Wir fahren in der Debatte fort. Für die Fraktion BÜNDNIS 90/DIE GRÜNEN spricht der Abg. Herr Aldag. - Sie haben das Wort.

Vielen Dank, Herr Präsident. - Es ist heute gar nicht so einfach, die Vorgaben des Ältestenrates zu erfüllen. Ich will versuchen, es ganz nüchtern abzuarbeiten und beginne zunächst einmal mit dem Gesetzentwurf der AfD-Fraktion zur Änderung des Schulgesetzes.

Herr Tillschneider, für diesen Gesetzentwurf und Ihre Rede sollten Sie sich wirklich schämen.

(Zustimmung)

Mit diesem Gesetzentwurf treten Sie nicht nur die UN-Behindertenkonvention mit Füßen, sondern Sie treten auch Grundrechte mit Füßen. Dieser Gesetzentwurf ist für Menschen mit Beeinträchtigungen und deren Familien ein Schlag ins Gesicht. Er ist menschenverachtend. Deshalb lehnen wir diesen unsäglichen Versuch, geltendes Recht zu unterlaufen, ab.

(Zustimmung)

Ich bin sehr froh, meine Damen und Herren, dass sich alle anderen Fraktionen hier im Hohen Haus darüber einig sind. Ich will auch gar nicht mehr mit Ihnen darüber diskutieren. Denn die UN-Behindertenkonvention als ein von 181 Staaten und der

EU abgeschlossener völkerrechtlicher Vertrag ist für uns nicht verhandelbar. Mehr Raum will ich diesem Gesetzentwurf gar nicht schenken.

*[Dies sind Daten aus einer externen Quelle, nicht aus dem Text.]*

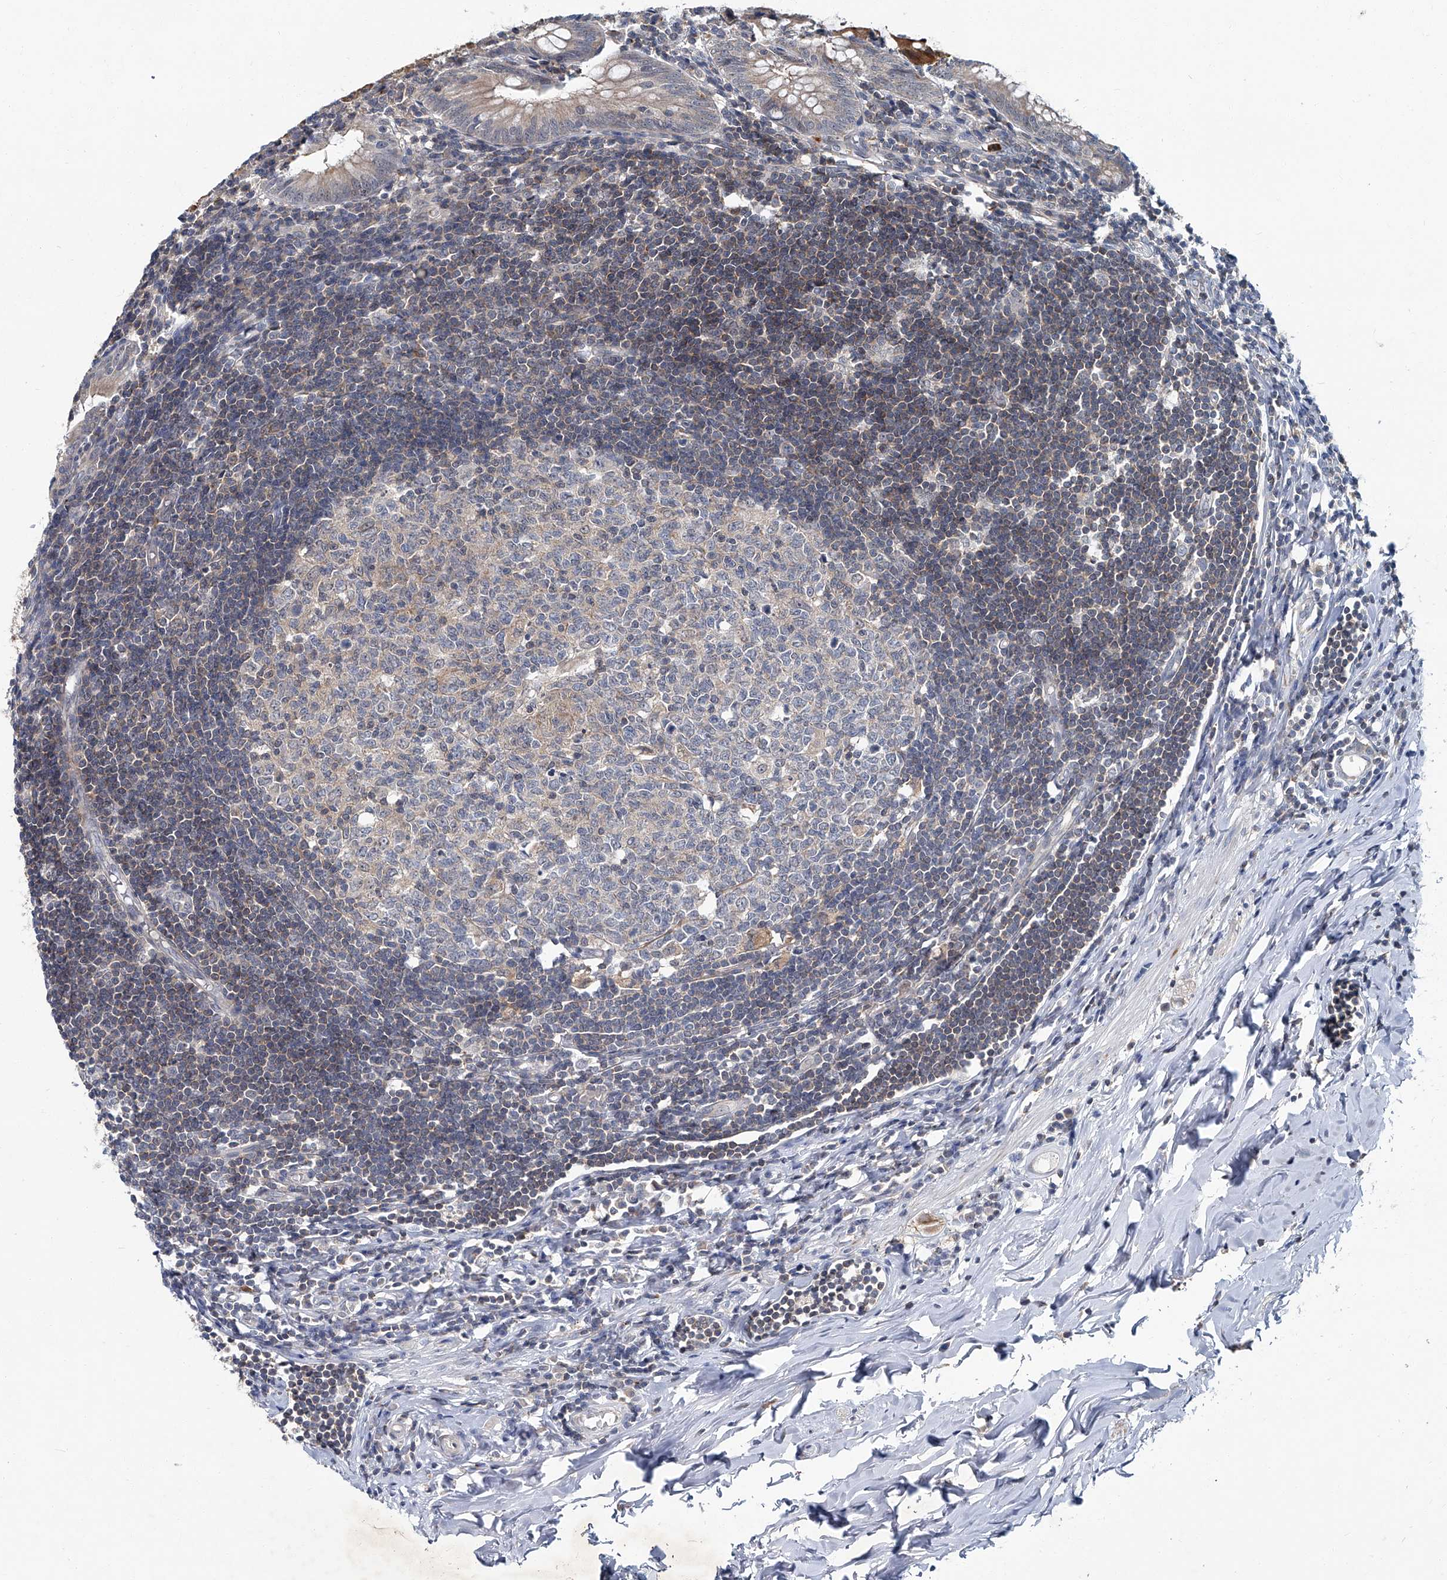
{"staining": {"intensity": "moderate", "quantity": "25%-75%", "location": "cytoplasmic/membranous"}, "tissue": "appendix", "cell_type": "Glandular cells", "image_type": "normal", "snomed": [{"axis": "morphology", "description": "Normal tissue, NOS"}, {"axis": "topography", "description": "Appendix"}], "caption": "This image exhibits unremarkable appendix stained with immunohistochemistry (IHC) to label a protein in brown. The cytoplasmic/membranous of glandular cells show moderate positivity for the protein. Nuclei are counter-stained blue.", "gene": "AKNAD1", "patient": {"sex": "female", "age": 54}}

Im Gegensatz dazu steht das zweite Thema; dem will ich schon mehr Raum schenken. Denn dieses Thema ist von komplexer Natur und gar nicht so einfach zu durchschauen. Ich gebe zu, dass ich dabei immer wieder an meine Grenzen komme. Auch nach vielen Gesprächen mit Verantwortlichen irre ich wie ein Sachsen-Anhalter durch die Bildungslandschaft des Landes. Nein, ich bin dabei nicht auf der Suche nach der Zahl 42, aber durchaus auf der Suche nach dem Hintergrund der Zahl 78. Das ist nämlich die schulbezogene Sockelzahl an Lehrerwochenstunden, die der Kollege Lippmann alle ganz wunderbar in seinem Rechner gespeichert hat und die bei der Ermittlung des Lehrerbedarfs herangezogen wird.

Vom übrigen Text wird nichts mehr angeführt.